13 de maio de 2007

A geração de sessenta vista por JPP

Este blogue ultimamente anda muito JPPiano, mas esta crónica do JPP é muito interessante. No entanto discordo em absoluto dele quando afirma que o fenómeno aqui descrito é um fenómeno específico da geração dele. Basta ler a blogosfera (especialmente a de esquerda) para perceber que o fenómeno aqui descrito não é geracional, pelo contrário atravessa transversalmente a pirâmide etária.

(Bold meu)

O livro de Jorge Silva Melo (JSM) , Século Passado, é, sob a forma de uma compilação de crónicas, textos de circunstância, fragmentos por publicar, um livro de memórias, quase uma autobiografia. (...)

O que é que se sabe quando se sabe demais? Sabe-se de menos. Não no sentido socrático do “só sei que nada sei”, mas no sentido de que há “saberes” que se perdem, a começar pelo da inocência. O dilema da minha geração, que é fácil reconhecer neste livro, é que ao mesmo tempo que se queria saber tudo (e durante uns anos poder tudo), não se queria perder a inocência, vivia-se na nostalgia de um mundo perfeito e original, que conheciamos dos livros e do cinema, mas que éramos incapazes de sentir, só de “imaginar e ficcionar”. Por isso, a geração dos anos sessenta foi ao mesmo tempo incapaz de ter emoções simples, de ser “genuína” e de ter frieza na razão, de ser cínica. Voltou-se para a utopia, essa perigosa procura de perfeição. Nunca produziu verdadeiros casos de gente a “falar como eu respiro”, nem de cínicos, mesmo depois de velhos, porque é uma geração que envelhece mal. As suas criações ficaram sempre nesse hiato de dois desejos, desses mundos do perfeito sentimento e da perfeita racionalidade, que procurava com afinco, para ser o que não era. Sabia demais. Acabou por isso por mudar mais a história do que a criação, mais a vida quotidiana do que a poética, mais os outros do que a si própria.

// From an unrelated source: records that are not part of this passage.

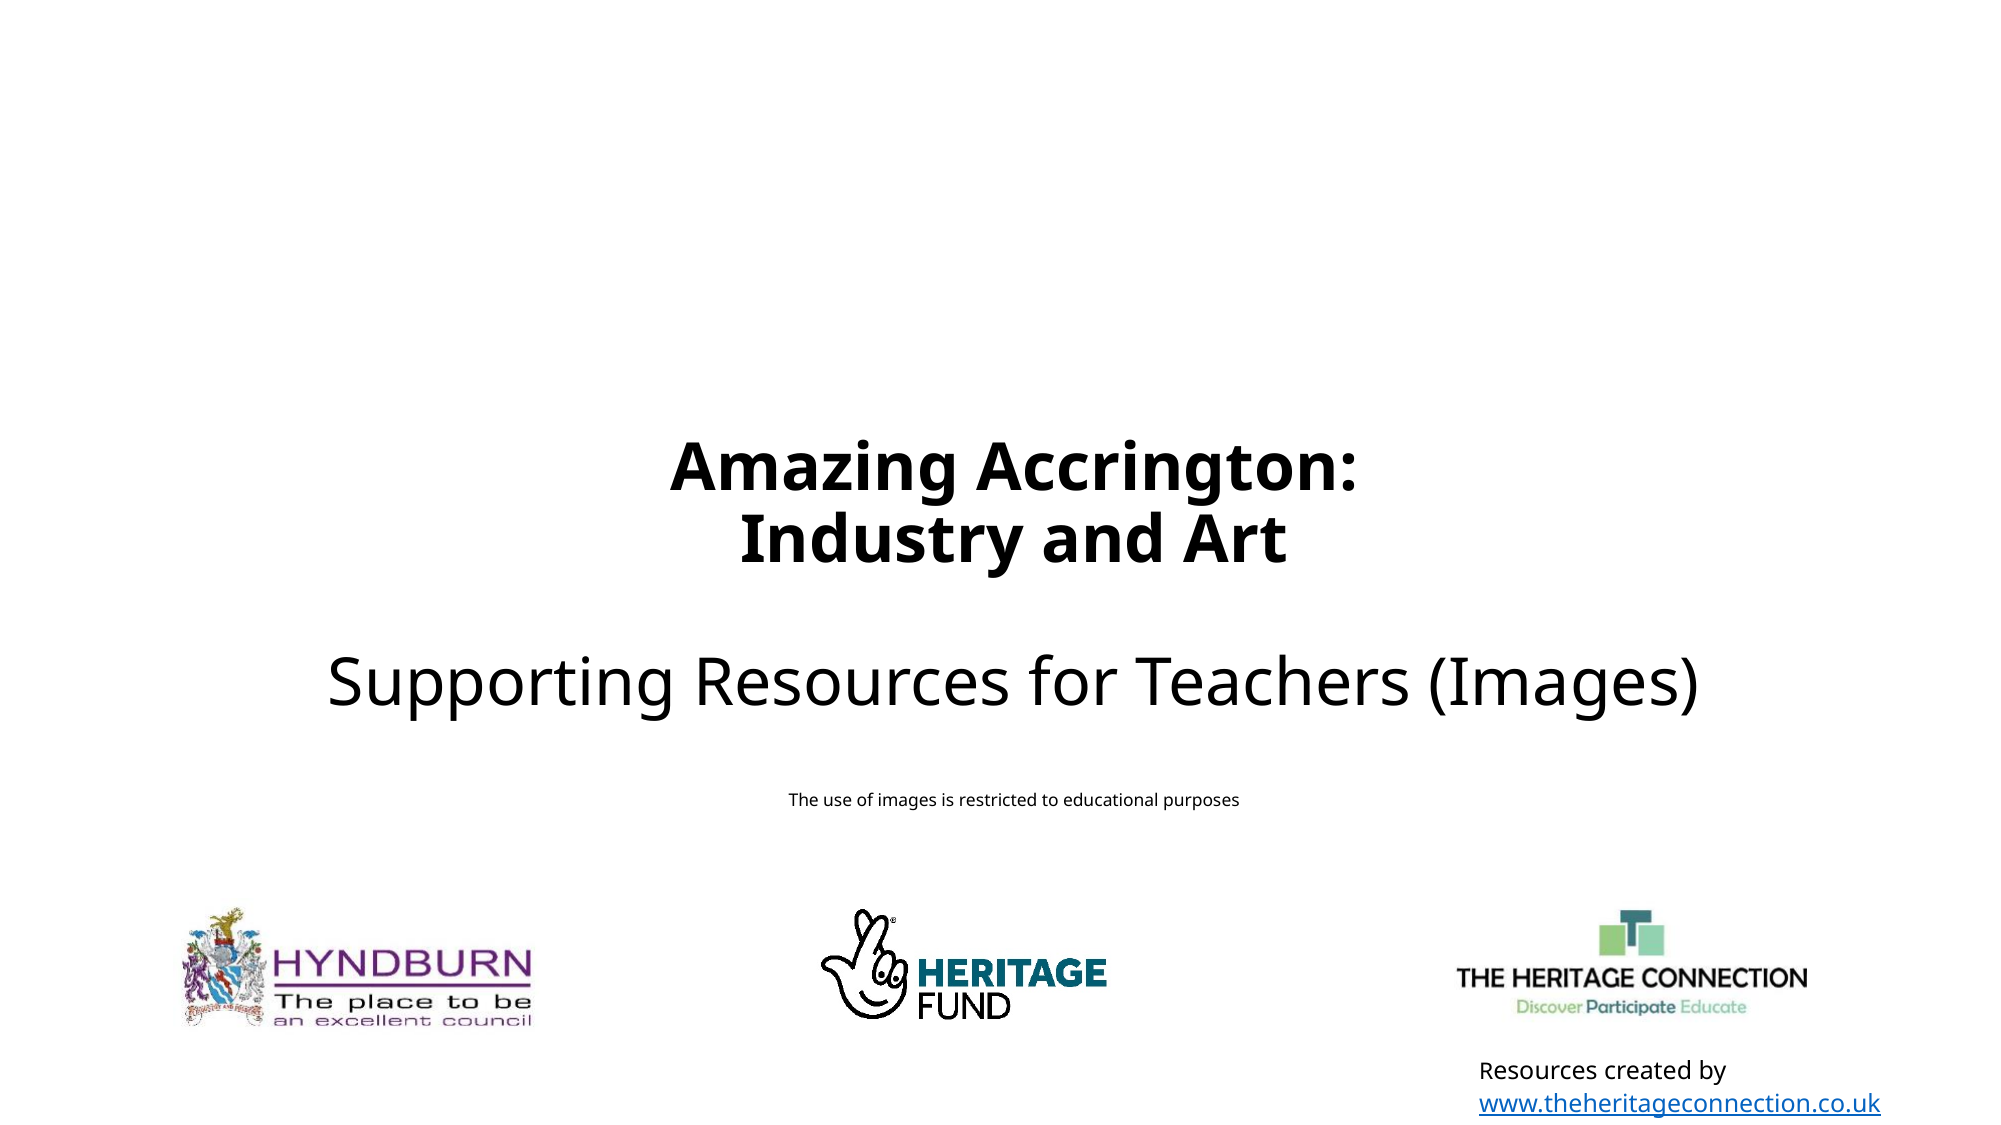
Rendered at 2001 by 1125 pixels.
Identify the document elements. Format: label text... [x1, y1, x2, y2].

picture [804, 893, 1173, 1035]
text_box Resources created by www.theheritageconnection.co.uk [1464, 1045, 2000, 1125]
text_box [173, 877, 1827, 1051]
title Amazing Accrington: Industry and Art Supporting Resources for Teachers (Images) The use of images is restricted to educational purposes [202, 426, 1827, 818]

(...) O resultado é egotista, solipsista, solitário, quase autista, como as significativas fotografias do autor no fim do livro, onde havendo ocasionalmente outras pessoas, não há mesmo mais nenhuma a não ser JSM representando-se.

(...)

Relatando um encontro forçado no Nicola, com um daqueles personagens que nos falam obrigando-nos a ouvir, num monólogo obssessivo sobre o destino do mundo e as múltiplas conspirações desse mesmo destino, JSM encontra-se com um homem da sua idade, do seu tempo, da sua geração e acima de tudo com a suas referências. Face a esse personagem, que no fundo lhe quer pedir dinheiro e tentar vender uma jóia para jogar, é como se nós nos vissemos num espelho, um espelho indesejado. E se o nosso destino, fosse esse? E se visto de fora, de longe, do tempo, fosse esse o nosso balanço – uma jóia para vender, uma mendicância difícil de recusar porque é pedida por um dos nossos, um discurso desconexo cheio de nomes e memórias, mas sem verdadeiro sentido? Disto a “cultura” não nos defende. Em boa verdade, a vida também não.